ALGÉRIE (Tamurt) – C’est une honte. Le choix, fait (ou imposé) par le ministère de l’Education nationale en Algérie, de ne réserver que 57 postes d’enseignants de tamazight sur les 10 000 nouveaux postes qui seront lancés dès la rentrée scolaire prochaine (2017/2018) est une preuve supplémentaire que la « reconnaissance » de tamazight comme langue officielle dans la constitution algérienne n’est que de la poudre aux yeux.

Surtout quand on sait que c’est tamazight qui connait le plus grand déficit en matière d’enseignants.

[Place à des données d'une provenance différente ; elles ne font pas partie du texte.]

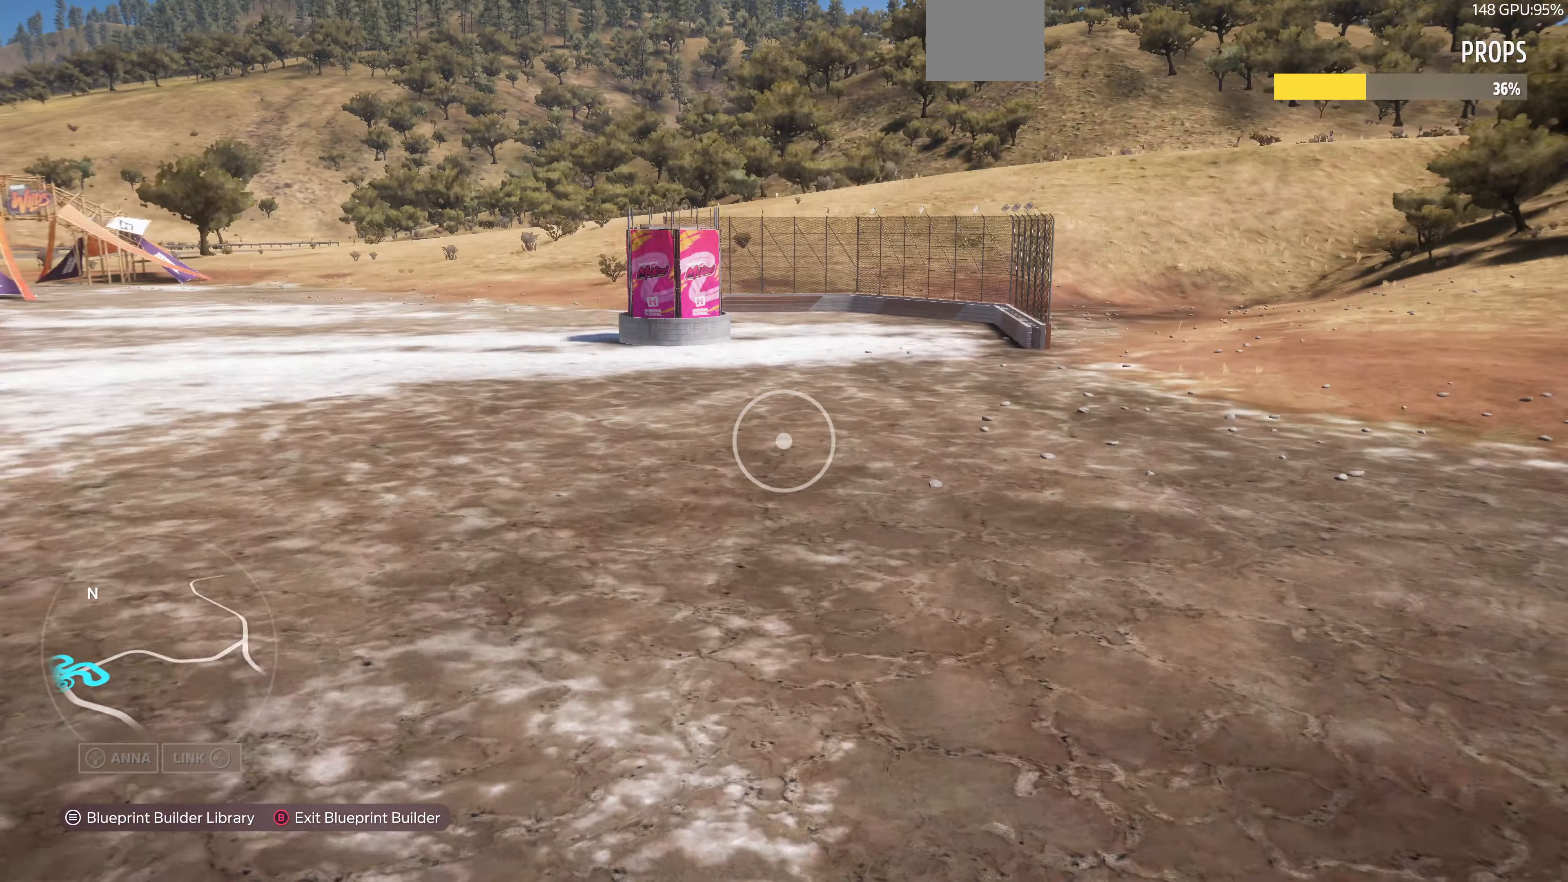
{"buttons": ["R2"], "left_stick": "left", "right_stick": "center", "events": [[234, "left_stick", "left"]]}
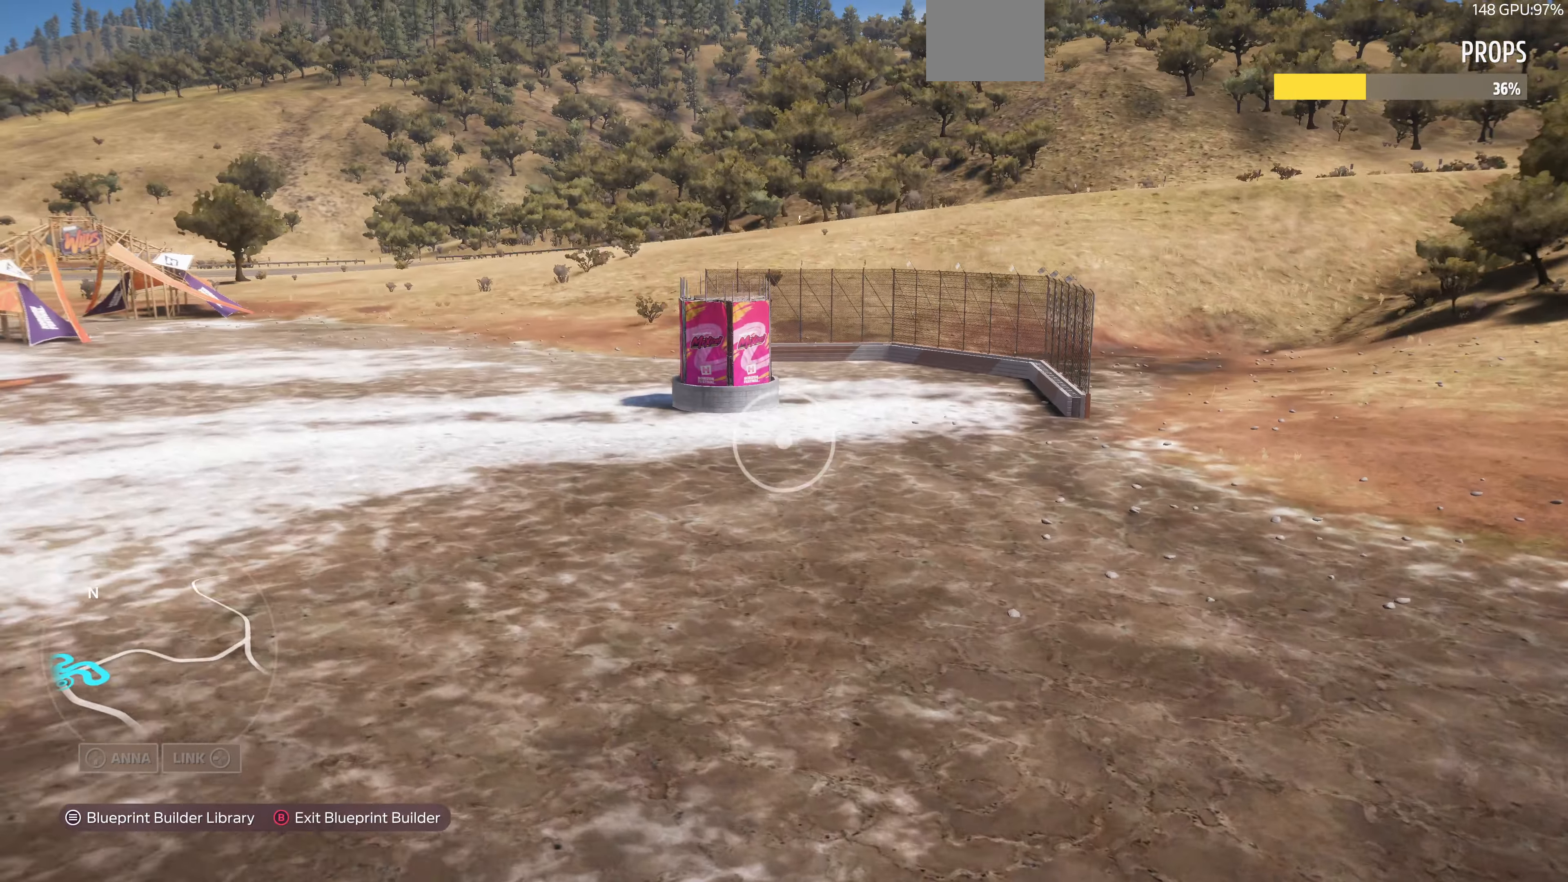
{"buttons": [], "left_stick": "down-right", "right_stick": "down-left", "events": [[167, "left_stick", "center"], [234, "right_stick", "down-left"], [300, "R2", "up"], [334, "left_stick", "down-right"]]}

D’ailleurs, la langue amazighe n’est enseignée que dans les wilayas de Kabylie alors que le pouvoir et ses relais ne cessent de chanter que tamazight sera promue et son enseignement sera répercuté dans toutes les wilayas algériennes. Ce qui est encore aussi grave, c’est l’absence de réaction de la part de toutes les parties concernées par ce volet. De toutes les parties concernées par la défense de la langue amazighe et de son enseignement, il n’y a qu’un syndicat qui a osé se prononcer. Il s’agit de la Fédération nationale des travailleurs de l’éducation. Dans une déclaration rendue publique par ce syndicat, celui-ci s’est élevé énergiquement contre l’ostracisme qui frappe encore tamazight en Algérie. Selon les responsables de ce syndicat, le nombre de 57 enseignants de tamazight sur le nombre global de 10 000 enseignants à recruter, dès septembre 2017,  « contredit de manière claire les différentes déclarations faites par les responsables du ministère de l’Éducation nationale au sujet de la généralisation de l’enseignement de la langue amazighe dans toutes les wilayas du pays ».

Au concours de recrutement d’enseignants, programmé pour le 29 juin prochain, tamazight aura une part honteuse de 0, 57 %. Pourtant, les responsables du ministère de l’Education nationale algérien ne pourront trouver aucune excuse puisque le nombre de détenteurs de licences en langue et culture amazighes, en Algérie,  et qui sont en chômage, est de l’ordre de 5 000. Donc, la seule raison est l’absence d’une volonté réelle de réhabiliter et de promouvoir la langue et culture amazighe par l’enseignement. Ceci prouve encore que la soi-disant officialisation de tamazight en 2016 n’était qu’une mesure politicienne visant à tromper l’opinion internationale sur l’existence d’une quelconque discrimination à l’égard de la population amazighophone d’Algérie.